Congress general secretary Rahul Gandhi, who has been struggling to revive the party’s fortunes in Uttar Pradesh, has been on the offensive against the state’s ruling Bahujan Samaj Party and the opposition Samajwadi Party at election rallies. Both parties extend issue-based support to Prime Minister Manmohan Singh’s coalition government.
The suspension of the decision has damaged the image of Singh and the government, Laveesh Bhandari, director of Indicus Analytics, an economics research firm in New Delhi, told Bloomberg.
“It is very clear now that the reform process is over until we have a new government, a new prime minister,” he said. “The government is so weak, they will give up on anything.”
The government has listed two draft items of legislation for Parliament on Thursday. These are the Pension Fund Regulatory and Development Authority Bill and the Life Insurance Corp. of India (Amendment) Bill that seeks to corporatize the state-owned company. Both have been opposed by the main opposition, the Bharatiya Janata Party (BJP), and the Left parties.

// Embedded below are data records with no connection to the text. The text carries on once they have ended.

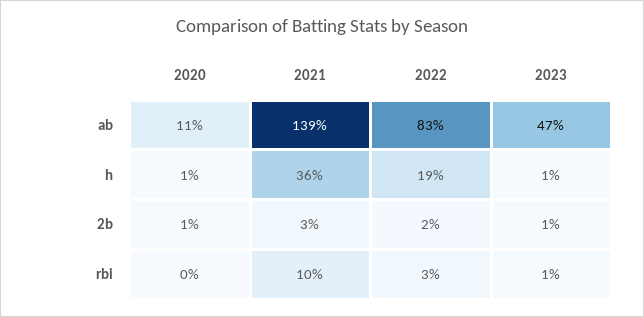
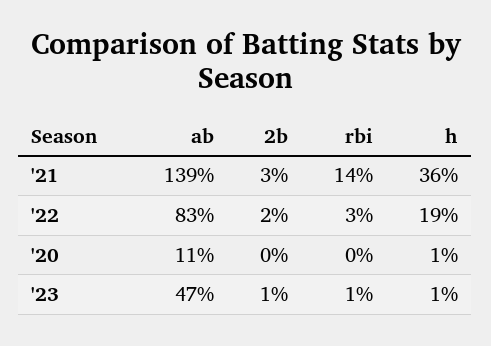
  {
    "2020": {
      "ab": 11,
      "h": 1,
-     "2b": 1,
+     "2b": 0,
      "rbi": 0
    },
    "2021": {
      "ab": 139,
      "h": 36,
      "2b": 3,
-     "rbi": 10
+     "rbi": 14
    },
    "2022": {
      "ab": 83,
      "h": 19,
      "2b": 2,
      "rbi": 3
    },
    "2023": {
      "ab": 47,
      "h": 1,
      "2b": 1,
      "rbi": 1
    }
  }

Dinesh Trivedi, railway minister and member of key UPA partner Trinamool Congress, said: “No hasty attempt should be made to reintroduce the Bill. This is a big-ticket item and this needs to be talked about.” The Trinamool Congress had sided with the opposition in resisting FDI in retail.
Separately, the cabinet on Wednesday cleared an Rs8,750 crore financial package for West Bengal’s backward districts following a demand by Trinamool Congress leader and state chief minister Mamata Banerjee.
The BJP’s Yashwant Sinha, a former finance minister, said the government should work on consensus rather than being confrontationist.
Buoyed by the government’s move, the Communist Party of India-Marxist, or CPM, said it would demand an immediate ban on forward trading in all agriculture commodities, the rollback of petrol price increases and the release of excess foodgrain in government stocks. It also said the retail measure has been effectively scrapped.
“The decision will not be implemented. In future, whatever decision will be taken on the issue, it will be based on a consensus with all stakeholders,” CPM leader Sitaram Yechury said.
The decision would send a negative signal to the international market, said Sudipto Mundle, emeritus professor at the National Institute of Public Finance and Policy. “This will severely affect the credibility of the government.”
The suspension of the measure is a setback for those who back reforms, said Yes Bank Ltd chief economist Shubhada Rao.
“Perhaps this is something the government had not anticipated properly,” she said. “I expect the government to take the consensus route for other reform areas. Now that Parliament has started functioning, I hope to see the pending key legislation debated and taken forward.”
Congress spokesperson Renuka Chaudhary denied that reforms would come to halt.
“I do not have such pessimism. It’s only a matter of negotiations and convincing allies. We have no concern or fear over the other initiatives, because the country will know who will stand for what,” she said. “There is always a place for course correction. We learnt that we have to approach them differently. We can’t sacrifice what is good for the country at the altar of short-sightedness.”
Indian retailers such as Govind Shirkhande, managing director and chief executive officer, Shoppers Stop Ltd, said they will wait for a consensus to emerge.
Pantaloon Retail (India) Ltd, India’s largest listed retail chain by revenue, said its plans remain on track. It is seeking to add 9 million sq. ft over the next three-four years to its existing footprint of 15.5-16 million sq. ft. The retailer had said previously that it would look at realigning its debt of Rs5,400 crore after the cabinet made the change on 24 November.
“We haven’t yet initiated any talks with MNCs (multinational corporations) after the announcement. Our expansion plans remain on track as before the announcement,” said a spokesperson for Future Group.